Hum honge qamyaab
The events of the past two weeks initially allowed the queer denizens of Mumbai to revel in their favourite pastime, wallow in the swirling mud of uncertainty. The bone of contention was the Great Mumbai Pride Parade, a genial beast that, around this time of the year, lazily stirs at the August Kranti Maidan and then slowly trundles along to the soft sands of Girgaum Chowpatty, nodding and waving at beaming curious onlookers, a festive entourage in rainbow colour, voices chiming into the air like revolutionaries firing shots with play-pistols. The vibrant cavalcade, dubbed the Queer Azaadi March (QAM), was first denied permission by Mumbai Traffic Police but now it has got the green light. So the annual gay gala is now scheduled to take place on Saturday, February 2.

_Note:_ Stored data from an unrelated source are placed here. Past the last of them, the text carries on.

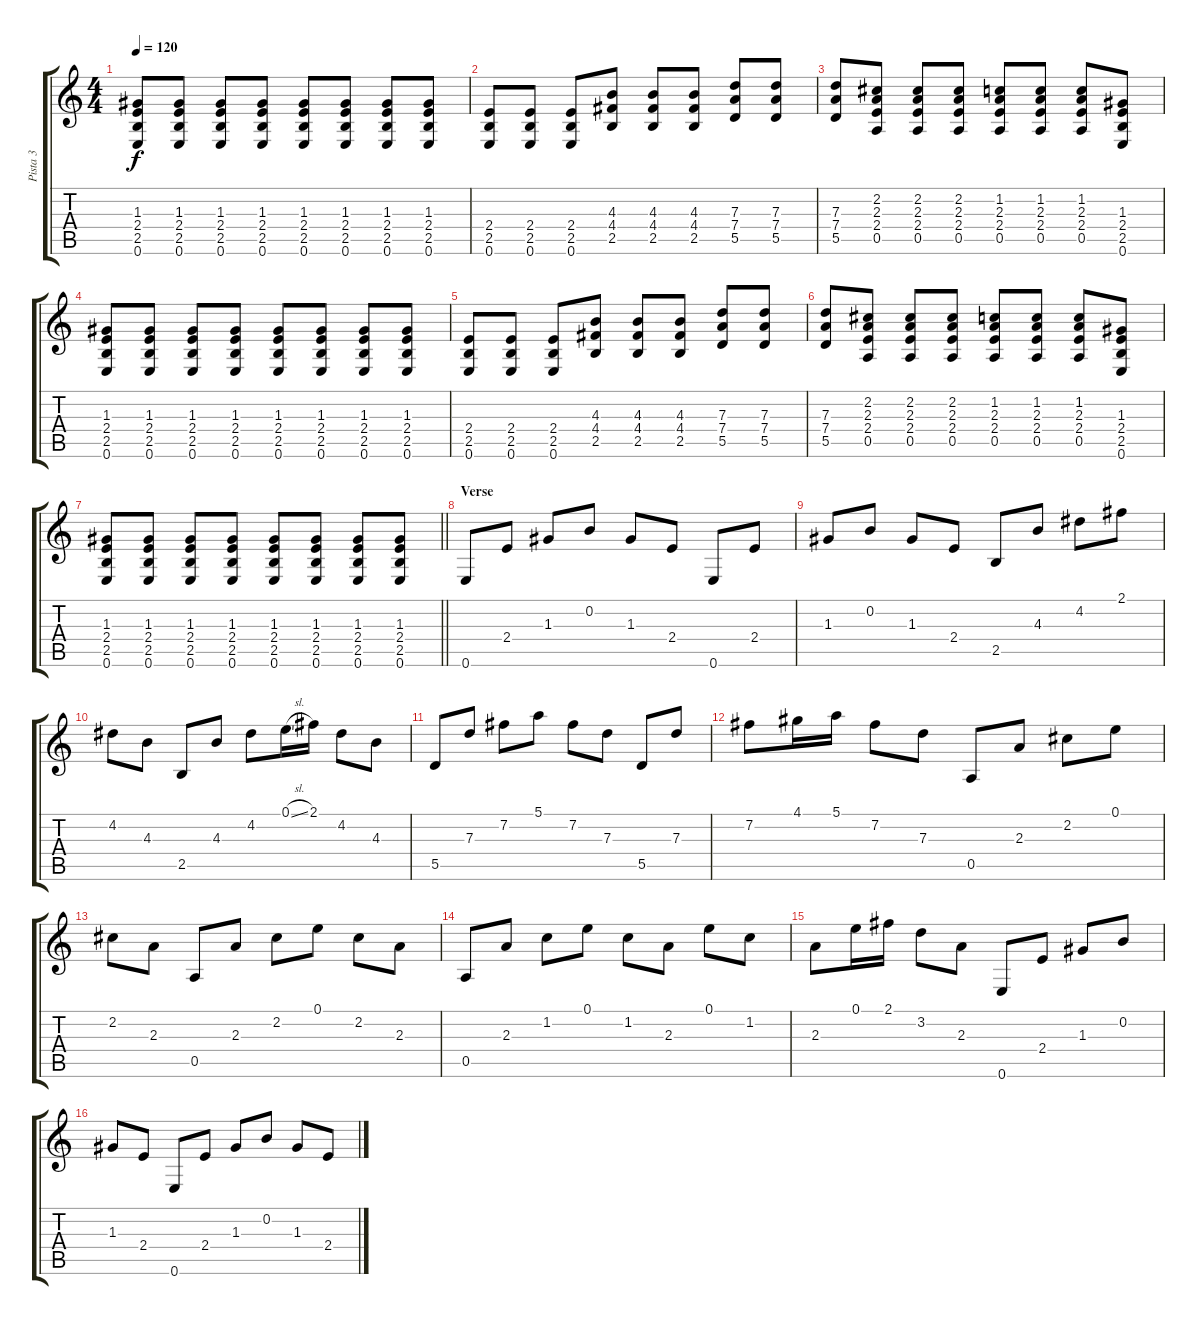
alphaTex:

\track ("Pista 3" "Pista 3") {instrument acousticguitarsteel}
\staff {score tabs}
\tuning (E4 B3 G3 D3 A2 E2) {hide}
\ts (4 4)
\tempo 120
\clef g2
\ks c
(1.3 2.4 2.5 0.6).8{dy f} (1.3 2.4 2.5 0.6).8 (1.3 2.4 2.5 0.6).8 (1.3 2.4 2.5 0.6).8 (1.3 2.4 2.5 0.6).8 (1.3 2.4 2.5 0.6).8 (1.3 2.4 2.5 0.6).8 (1.3 2.4 2.5 0.6).8 |
(2.4 2.5 0.6).8 (2.4 2.5 0.6).8 (2.4 2.5 0.6).8 (4.3 4.4 2.5).8 (4.3 4.4 2.5).8 (4.3 4.4 2.5).8 (7.3 7.4 5.5).8 (7.3 7.4 5.5).8 |
(7.3 7.4 5.5).8 (2.2 2.3 2.4 0.5).8 (2.2 2.3 2.4 0.5).8 (2.2 2.3 2.4 0.5).8 (1.2 2.3 2.4 0.5).8 (1.2 2.3 2.4 0.5).8 (1.2 2.3 2.4 0.5).8 (1.3 2.4 2.5 0.6).8 |
(1.3 2.4 2.5 0.6).8 (1.3 2.4 2.5 0.6).8 (1.3 2.4 2.5 0.6).8 (1.3 2.4 2.5 0.6).8 (1.3 2.4 2.5 0.6).8 (1.3 2.4 2.5 0.6).8 (1.3 2.4 2.5 0.6).8 (1.3 2.4 2.5 0.6).8 |
(2.4 2.5 0.6).8 (2.4 2.5 0.6).8 (2.4 2.5 0.6).8 (4.3 4.4 2.5).8 (4.3 4.4 2.5).8 (4.3 4.4 2.5).8 (7.3 7.4 5.5).8 (7.3 7.4 5.5).8 |
(7.3 7.4 5.5).8 (2.2 2.3 2.4 0.5).8 (2.2 2.3 2.4 0.5).8 (2.2 2.3 2.4 0.5).8 (1.2 2.3 2.4 0.5).8 (1.2 2.3 2.4 0.5).8 (1.2 2.3 2.4 0.5).8 (1.3 2.4 2.5 0.6).8 |
\barLineRight lightlight
(1.3 2.4 2.5 0.6).8 (1.3 2.4 2.5 0.6).8 (1.3 2.4 2.5 0.6).8 (1.3 2.4 2.5 0.6).8 (1.3 2.4 2.5 0.6).8 (1.3 2.4 2.5 0.6).8 (1.3 2.4 2.5 0.6).8 (1.3 2.4 2.5 0.6).8 |
\section ("" "Verse")
0.6.8{volume 16} 2.4.8 1.3.8 0.2.8 1.3.8 2.4.8 0.6.8 2.4.8 |
1.3.8 0.2.8 1.3.8 2.4.8 2.5.8 4.3.8 4.2.8 2.1.8 |
4.2.8 4.3.8 2.5.8 4.3.8 4.2.8 0.1{sl}.16 2.1.16 4.2.8 4.3.8 |
5.5.8 7.3.8 7.2.8 5.1.8 7.2.8 7.3.8 5.5.8 7.3.8 |
7.2.8 4.1.16 5.1.16 7.2.8 7.3.8 0.5.8 2.3.8 2.2.8 0.1.8 |
2.2.8 2.3.8 0.5.8 2.3.8 2.2.8 0.1.8 2.2.8 2.3.8 |
0.5.8 2.3.8 1.2.8 0.1.8 1.2.8 2.3.8 0.1.8 1.2.8 |
2.3.8 0.1.16 2.1.16 3.2.8 2.3.8 0.6.8 2.4.8 1.3.8 0.2.8 |
1.3.8 2.4.8 0.6.8 2.4.8 1.3.8 0.2.8 1.3.8 2.4.8
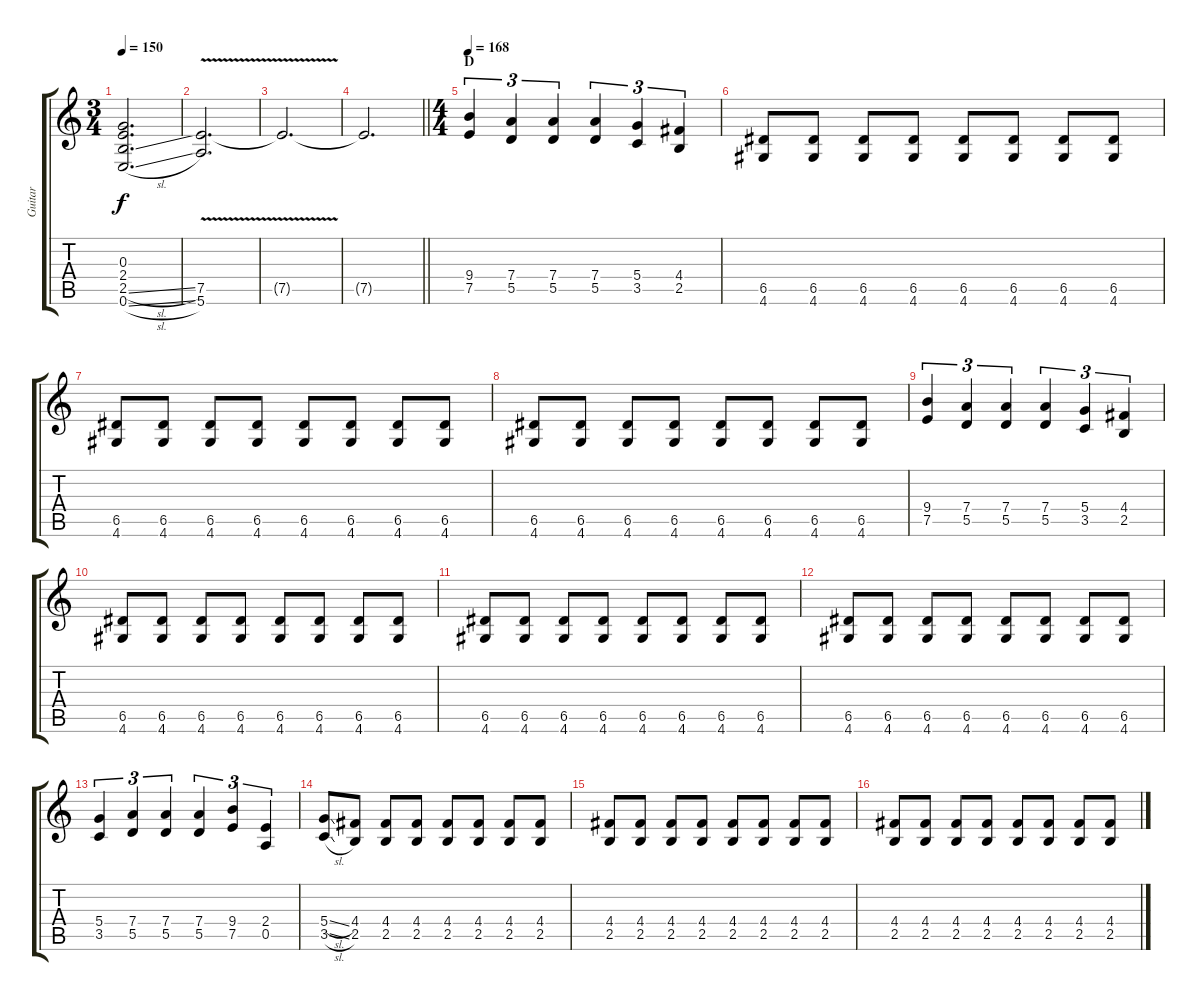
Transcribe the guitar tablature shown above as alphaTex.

\track ("Guitar" "Guitar") {instrument distortionguitar}
\staff {score tabs}
\tuning (E4 B3 G3 D3 A2 E2) {hide}
\ts (3 4)
\tempo 150
\clef g2
\ks c
(0.3{t} 2.4{t} 2.5{sl t} 0.6{sl t}).2{d dy f} |
(7.5{v} 5.6).2{d} |
7.5{t}.2{d} |
\barLineRight lightlight
7.5{t}.2{d} |
\ts (4 4)
\section ("" "D")
\tempo 168
(9.4 7.5).4{tu (3 2)} (7.4 5.5).4{tu (3 2)} (7.4 5.5).4{tu (3 2)} (7.4 5.5).4{tu (3 2)} (5.4 3.5).4{tu (3 2)} (4.4 2.5).4{tu (3 2)} |
(6.5 4.6).8 (6.5 4.6).8 (6.5 4.6).8 (6.5 4.6).8 (6.5 4.6).8 (6.5 4.6).8 (6.5 4.6).8 (6.5 4.6).8 |
(6.5 4.6).8 (6.5 4.6).8 (6.5 4.6).8 (6.5 4.6).8 (6.5 4.6).8 (6.5 4.6).8 (6.5 4.6).8 (6.5 4.6).8 |
(6.5 4.6).8 (6.5 4.6).8 (6.5 4.6).8 (6.5 4.6).8 (6.5 4.6).8 (6.5 4.6).8 (6.5 4.6).8 (6.5 4.6).8 |
(9.4 7.5).4{tu (3 2)} (7.4 5.5).4{tu (3 2)} (7.4 5.5).4{tu (3 2)} (7.4 5.5).4{tu (3 2)} (5.4 3.5).4{tu (3 2)} (4.4 2.5).4{tu (3 2)} |
(6.5 4.6).8 (6.5 4.6).8 (6.5 4.6).8 (6.5 4.6).8 (6.5 4.6).8 (6.5 4.6).8 (6.5 4.6).8 (6.5 4.6).8 |
(6.5 4.6).8 (6.5 4.6).8 (6.5 4.6).8 (6.5 4.6).8 (6.5 4.6).8 (6.5 4.6).8 (6.5 4.6).8 (6.5 4.6).8 |
(6.5 4.6).8 (6.5 4.6).8 (6.5 4.6).8 (6.5 4.6).8 (6.5 4.6).8 (6.5 4.6).8 (6.5 4.6).8 (6.5 4.6).8 |
(5.4 3.5).4{tu (3 2)} (7.4 5.5).4{tu (3 2)} (7.4 5.5).4{tu (3 2)} (7.4 5.5).4{tu (3 2)} (9.4 7.5).4{tu (3 2)} (2.4 0.5).4{tu (3 2)} |
(5.4{sl} 3.5{sl}).8 (4.4 2.5).8 (4.4 2.5).8 (4.4 2.5).8 (4.4 2.5).8 (4.4 2.5).8 (4.4 2.5).8 (4.4 2.5).8 |
(4.4 2.5).8 (4.4 2.5).8 (4.4 2.5).8 (4.4 2.5).8 (4.4 2.5).8 (4.4 2.5).8 (4.4 2.5).8 (4.4 2.5).8 |
(4.4 2.5).8 (4.4 2.5).8 (4.4 2.5).8 (4.4 2.5).8 (4.4 2.5).8 (4.4 2.5).8 (4.4 2.5).8 (4.4 2.5).8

The festivity that the build-up to QAM ushers in each year, is now in full swing. From late in November 2012, there has been a full itinerary of cultural events, all of them exciting stopovers on the road to Pride. Like last year, the calendar includes a flashmob and a rock concert featuring out-and-about musicians, some of who have become minor celebrities on the circuit. Earlier this month was the second edition of the self-styled Queer Games, where instead of pole-vaulting and 100m dashes, the classic lemon and spoon sprint set the pace at Juhu Beach. A feature of this year’s pre-Pride activities has been the overwhelming participation by young people. This has been partly because of the efforts of new youth-focused groups like Yaariyan and partly because we are perhaps seeing the first lot of post-377 youngsters come into their own, without the baggage of ‘criminality’ that encumbered previous generations. In December, Yaariyan organised the pink darshan, a heritage walk of sorts to places of queer significance in the city — mostly smoky bars and pick-up joints, since for the longest time, the city nightlife was the only space that embraced gay people.
Much has changed. One of the most successful events was a fund-raising queer fête called the Gulabi Mela, in which the Moonshine Lounge at Juhu’s Habitat, a sleepy venue known for soporific drama rehearsals and dank air-conditioning, was suddenly transformed into a pulsating, heaving, and almost bursting at its seams, Goa-style flea market with people streaming in through a narrow portal to patronise stalls that peddled everything from cuff-links to shrink sessions to hot dogs to even a startling range of the skimpiest novelty underwear, in a stall run by a couple of enterprising straight lads who amply demonstrated how straight businesses were now acknowledging the power of the proverbial pink rupee.
Even though the space was miniature, the motivation and zeal was at its peak. Photographer Punit Reddy, who has seen the complexion of queer visibility in the city change over the years, said, “It’s great to see support pouring in from the youth. They have gone out of their way to speak out in a creative manner, and have made the awareness of equal rights fun, with tees, accessories, books — all expressing that being different is being unique and if you are gay, it’s perfectly okay.” One of the stall-owners, Inderjit Nagi, whose label Item Number creates accessories with a Bollywood twist, said, “This was a first of its kind, and quite wholesome in its approach. We sold much more than expected, but more than that there was the entertainment quotient.” Dancer Ameya Hemmady, who performed a couple of choreographed set-pieces, said, “It was nice that as an artiste I’m able to perform on a platform that allows me to be who I am, and emote from an honest place.” There was also a bookstall from the fledgling queer publishing house, Queer Ink, that was selling advance copies of its anthology, Out!, weeks before its formal launch by Nandita Das in January. With some of the contributing writers present, it provided youngsters with the opportunity to meet their role-models. Business consultant Kanishk Chaudhry was able to engage with his idol, script-writer Gazal Dhaliwal. “It was interesting to read her story of transformation in Out!, and then meeting her in person was the highlight of the evening,” he said.
QAM is a grand coming-out parade where we can announce ourselves proudly as integral members of society at large — even if people may choose not to recognise us, our existance cannot be denied. But what can also not be denied is that the community has found other ways of empowering itself — the show of strength is no more in just being able to congregate in large numbers in the public eye, but in being able to create networks and support structures within our own universe and there is something to show for that.
The writer is a playwright and frequently writes on queer issues.